Et pour finir, quels sont vos prochains projets ?
Alors il y en a plusieurs. Déjà le dessin animé qui est en cours. Mais ça c’est très long. Ce n’est pas moi qui travaille dessus, mais la boîte de production. Ça fait déjà deux ans qu’ils travaillent dessus et à mon avis ça ne va pas sortir avant au moins un an ou deux. Par contre, là je suis en train de travailler sur le personnage de Slipman, c’est l’un des super-héros du livre pour enfant. En dédicace, les enfants me disent toujours « mon préféré c’est Slipman ». Il est drôle, il n’a pas de super pouvoir. Mais comme les autres personnages, ce sont juste des super-héros de l’écologie. J’ai donc décidé de travailler Slipman quand il était enfant, il s’appellera Slippy. Tous les super-héros qui sont aussi dans le bouquin seront aussi enfants avec lui et ça racontera leur parcours pour devenir les héros par la suite. Par contre, je ne me limiterai pas au zéro déchet parce que j’ai vraiment envie de traiter plein de thématiques. J’ai plein de choses à dire. Il y a énormément de choses qui intéressent les enfants déjà, comme l’addiction aux écrans, les relations homme-femme, vraiment de tout. Donc on va faire des petits tomes, un peu comme Tom-Tom et Nana, qui sortiront en octobre-novembre. J’ai un autre projet avec Le Lombard encore mais là je n’ai pas de date de sortie. Ce sera sur Pascal et Michel, mes chats : en gros la ligue féline contre les humains écolos. Parce que les félins j’adore ça, j’ai plein d’idées et donc ce sera de l’humour gratuit qui n’apportera rien.

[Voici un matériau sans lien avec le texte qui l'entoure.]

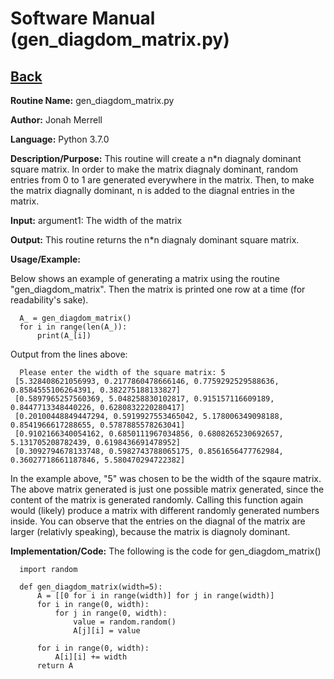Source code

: # Software Manual (gen_diagdom_matrix.py)

## [Back](../softwaremanual)

**Routine Name:**           gen_diagdom_matrix.py

**Author:** Jonah Merrell

**Language:** Python 3.7.0

**Description/Purpose:** This routine will create a n*n diagnaly dominant square matrix. In order to make the matrix diagnaly dominant, random entries from 0 to 1 
 are generated everywhere in the matrix. Then, to make the matrix diagnally dominant, n is added to the diagnal entries
 in the matrix.

**Input:** argument1: The width of the matrix

**Output:** This routine returns the n*n diagnaly dominant square matrix.

**Usage/Example:**

Below shows an example of generating a matrix using the routine "gen_diagdom_matrix". Then the matrix is printed 
one row at a time (for readability's sake). 

      A_ = gen_diagdom_matrix()
      for i in range(len(A_)):
          print(A_[i])


Output from the lines above:

      Please enter the width of the square matrix: 5
     [5.328408621056993, 0.2177860478666146, 0.7759292529588636, 0.8584555106264391, 0.382275188133827]
     [0.5897965257560369, 5.048258830102817, 0.915157116609189, 0.8447713348440226, 0.6280832220280417]
     [0.20100448849447294, 0.5919927553465042, 5.178006349098188, 0.8541966617288655, 0.5787885578263041]
     [0.9102166340054162, 0.6850111967034856, 0.6808265230692657, 5.131705208782439, 0.6198436691478952]
     [0.3092794678133748, 0.5982743788065175, 0.8561656477762984, 0.36027718661187846, 5.580470294722382]


In the example above, "5" was chosen to be the width of the sqaure matrix.
 The above matrix generated is just one possible matrix generated, since the content of the matrix is generated randomly.
 Calling this function again would (likely) produce a matrix with different randomly generated numbers inside. You
  can observe that the entries on the diagnal of the matrix are larger (relativly speaking), because the matrix is
  diagnoly dominant.

**Implementation/Code:** The following is the code for gen_diagdom_matrix()

      import random
      
      def gen_diagdom_matrix(width=5):
          A = [[0 for i in range(width)] for j in range(width)]
          for i in range(0, width):
              for j in range(0, width):
                  value = random.random()
                  A[j][i] = value
      
          for i in range(0, width):
              A[i][i] += width
          return A
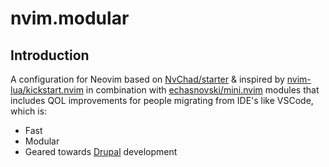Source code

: # nvim.modular

## Introduction

A configuration for Neovim based on [NvChad/starter](https://github.com/NvChad/starter) & inspired by [nvim-lua/kickstart.nvim](https://github.com/nvim-lua/kickstart.nvim)
in combination with [echasnovski/mini.nvim](https://github.com/echasnovski/mini.nvim) modules that includes QOL improvements for people migrating from IDE's like VSCode,
which is:

* Fast
* Modular
* Geared towards [Drupal](https://drupal.org) development
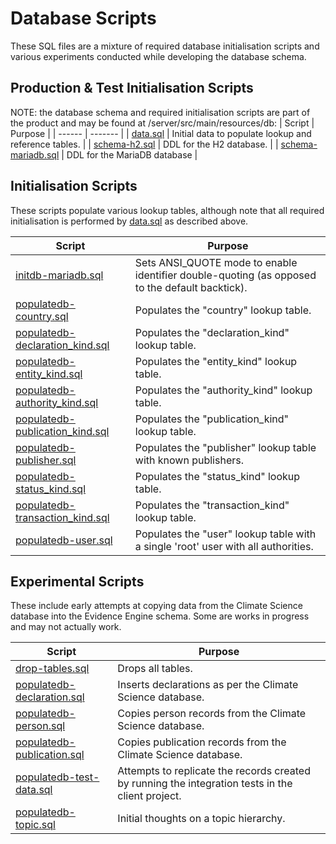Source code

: # Database Scripts

These SQL files are a mixture of required database initialisation scripts and various experiments conducted while developing the database schema.

## Production & Test Initialisation Scripts
NOTE: the database schema and required initialisation scripts are part of the product and may be found at /server/src/main/resources/db:
| Script | Purpose |
| ------ | ------- |
| [data.sql](../src/main/resources/db/data.sql) | Initial data to populate lookup and reference tables. |
| [schema-h2.sql](../src/main/resources/db/schema-h2.sql) | DDL for the H2 database. |
| [schema-mariadb.sql](../src/main/resources/db/schema-mariadb.sql) | DDL for the MariaDB database |

## Initialisation Scripts

These scripts populate various lookup tables, although note that all required initialisation is performed by [data.sql](../src/main/resources/db/data.sql) as described above.

| Script | Purpose |
| ------ | ------- |
| [initdb-mariadb.sql](initdb-mariadb.sql) | Sets ANSI_QUOTE mode to enable identifier double-quoting (as opposed to the default backtick). |
| [populatedb-country.sql](populatedb-country.sql) | Populates the "country" lookup table. |
| [populatedb-declaration_kind.sql](populatedb-declaration_kind.sql) | Populates the "declaration_kind" lookup table. |
| [populatedb-entity_kind.sql](populatedb-entity_kind.sql) | Populates the "entity_kind" lookup table. |
| [populatedb-authority_kind.sql](populatedb-authority_kind.sql) | Populates the "authority_kind" lookup table. |
| [populatedb-publication_kind.sql](populatedb-publication_kind.sql) | Populates the "publication_kind" lookup table. |
| [populatedb-publisher.sql](populatedb-publisher.sql) | Populates the "publisher" lookup table with known publishers. |
| [populatedb-status_kind.sql](populatedb-status_kind.sql) | Populates the "status_kind" lookup table. |
| [populatedb-transaction_kind.sql](populatedb-transaction_kind.sql) | Populates the "transaction_kind" lookup table. |
| [populatedb-user.sql](populatedb-user.sql) | Populates the "user" lookup table with a single 'root' user with all authorities. |

## Experimental Scripts

These include early attempts at copying data from the Climate Science database into the Evidence Engine schema. Some are works in progress and may not actually work.

| Script | Purpose |
| ------ | ------- |
| [drop-tables.sql](drop-tables.sql) | Drops all tables. |
| [populatedb-declaration.sql](populatedb-declaration.sql) | Inserts declarations as per the Climate Science database. |
| [populatedb-person.sql](populatedb-person.sql) | Copies person records from the Climate Science database. |
| [populatedb-publication.sql](populatedb-publication.sql) | Copies publication records from the Climate Science database. |
| [populatedb-test-data.sql](populatedb-test-data.sql) | Attempts to replicate the records created by running the integration tests in the client project. |
| [populatedb-topic.sql](populatedb-topic.sql) | Initial thoughts on a topic hierarchy. |
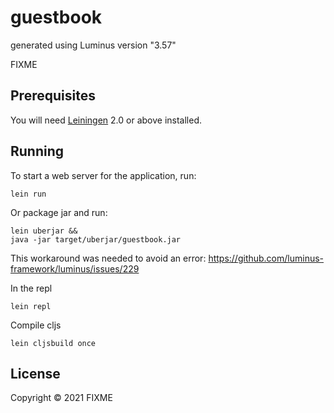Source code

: # guestbook

generated using Luminus version "3.57"

FIXME

## Prerequisites

You will need [Leiningen][1] 2.0 or above installed.

[1]: https://github.com/technomancy/leiningen

## Running

To start a web server for the application, run:

    lein run 

Or package jar and run: 
    
    lein uberjar &&
    java -jar target/uberjar/guestbook.jar 

This workaround was needed to avoid an error: https://github.com/luminus-framework/luminus/issues/229


In the repl

    lein repl


Compile cljs

    lein cljsbuild once

## License

Copyright © 2021 FIXME
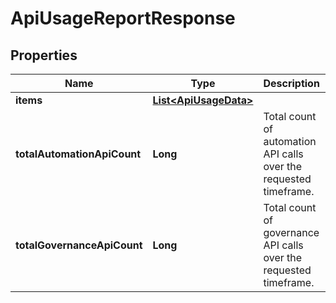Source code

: 

# ApiUsageReportResponse


## Properties

Name | Type | Description | Notes
------------ | ------------- | ------------- | -------------
**items** | [**List&lt;ApiUsageData&gt;**](ApiUsageData.md) |  |  [optional]
**totalAutomationApiCount** | **Long** | Total count of automation API calls over the requested timeframe. |  [optional]
**totalGovernanceApiCount** | **Long** | Total count of governance API calls over the requested timeframe. |  [optional]




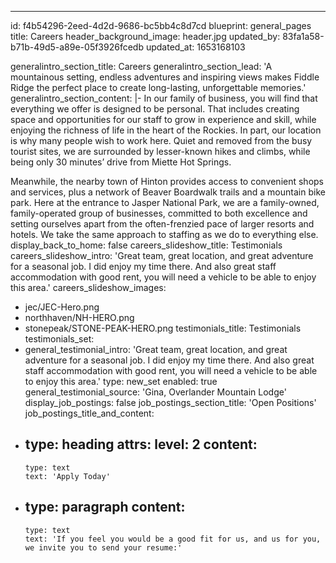 ---
id: f4b54296-2eed-4d2d-9686-bc5bb4c8d7cd
blueprint: general_pages
title: Careers
header_background_image: header.jpg
updated_by: 83fa1a58-b71b-49d5-a89e-05f3926fcedb
updated_at: 1653168103

generalintro_section_title: Careers
generalintro_section_lead: 'A mountainous setting, endless adventures and inspiring views makes Fiddle Ridge the perfect place to create long-lasting, unforgettable memories.'
generalintro_section_content: |-
  In our family of business, you will find that everything we offer is designed to be personal. That includes creating space and opportunities for our staff to grow in experience and skill, while enjoying the richness of life in the heart of the Rockies. In part, our location is why many people wish to work here. Quiet and removed from the busy tourist sites, we are surrounded by lesser-known hikes and climbs, while being only 30 minutes’ drive from Miette Hot Springs.

  Meanwhile, the nearby town of Hinton provides access to convenient shops and services, plus a network of Beaver Boardwalk trails and a mountain bike park. Here at the entrance to Jasper National Park, we are a family-owned, family-operated group of businesses, committed to both excellence and setting ourselves apart from the often-frenzied pace of larger resorts and hotels. We take the same approach to staffing as we do to everything else.
display_back_to_home: false
careers_slideshow_title: Testimonials
careers_slideshow_intro: 'Great team, great location, and great adventure for a seasonal job. I did enjoy my time there. And also great staff accommodation with good rent, you will need a vehicle to be able to enjoy this area.'
careers_slideshow_images:
  - jec/JEC-Hero.png
  - northhaven/NH-HERO.png
  - stonepeak/STONE-PEAK-HERO.png
testimonials_title: Testimonials
testimonials_set:
  -
    general_testimonial_intro: 'Great team, great location, and great adventure for a seasonal job. I did enjoy my time there. And also great staff accommodation with good rent, you will need a vehicle to be able to enjoy this area.'
    type: new_set
    enabled: true
    general_testimonial_source: 'Gina, Overlander Mountain Lodge'
display_job_postings: false
job_postings_section_title: 'Open Positions'
job_postings_title_and_content:
  -
    type: heading
    attrs:
      level: 2
    content:
      -
        type: text
        text: 'Apply Today'
  -
    type: paragraph
    content:
      -
        type: text
        text: 'If you feel you would be a good fit for us, and us for you, we invite you to send your resume:'

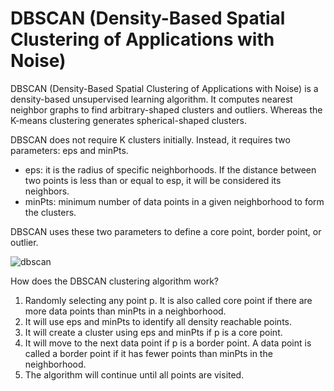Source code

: # DBSCAN (Density-Based Spatial Clustering of Applications with Noise)

DBSCAN (Density-Based Spatial Clustering of Applications with Noise) is a density-based unsupervised learning algorithm. It computes nearest neighbor graphs to find arbitrary-shaped clusters and outliers. Whereas the K-means clustering generates spherical-shaped clusters.

DBSCAN does not require K clusters initially. Instead, it requires two parameters: eps and minPts.

- eps: it is the radius of specific neighborhoods. If the distance between two points is less than or equal to esp, it will be considered its neighbors.
- minPts: minimum number of data points in a given neighborhood to form the clusters.

DBSCAN uses these two parameters to define a core point, border point, or outlier.<br>

![dbscan](https://www.kdnuggets.com/wp-content/uploads/awan_implementing_dbscan_python_2.jpg)

How does the DBSCAN clustering algorithm work?

1. Randomly selecting any point p. It is also called core point if there are more data points than  minPts in a neighborhood.
2. It will use eps and minPts to identify all density reachable points.
3. It will create a cluster using eps and minPts if p is a core point.
4. It will move to the next data point if p is a border point. A data point is called a border point if it has fewer points than minPts in the neighborhood.
5. The algorithm will continue until all points are visited.
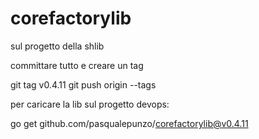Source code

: # corefactorylib

sul progetto della shlib 

committare tutto e creare un tag

git tag v0.4.11
git push origin --tags

 

 

per caricare la lib sul progetto devops:

go get github.com/pasqualepunzo/corefactorylib@v0.4.11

Toujours le même thème mais avec une autre approche…
Oui, voilà c’est ça ! Et puis c’est clair que les gens aiment bien les chats ! En général ils me le disent en dédicace « j’ai bien aimé les gags avec les chats ».
Eh bien Bénédicte, merci beaucoup d’avoir passé ce long moment avec nous et d’avoir répondu à nos questions !
Propos recueillis par Laëtitia Lassalle
Interview réalisée le 30 janvier 2020.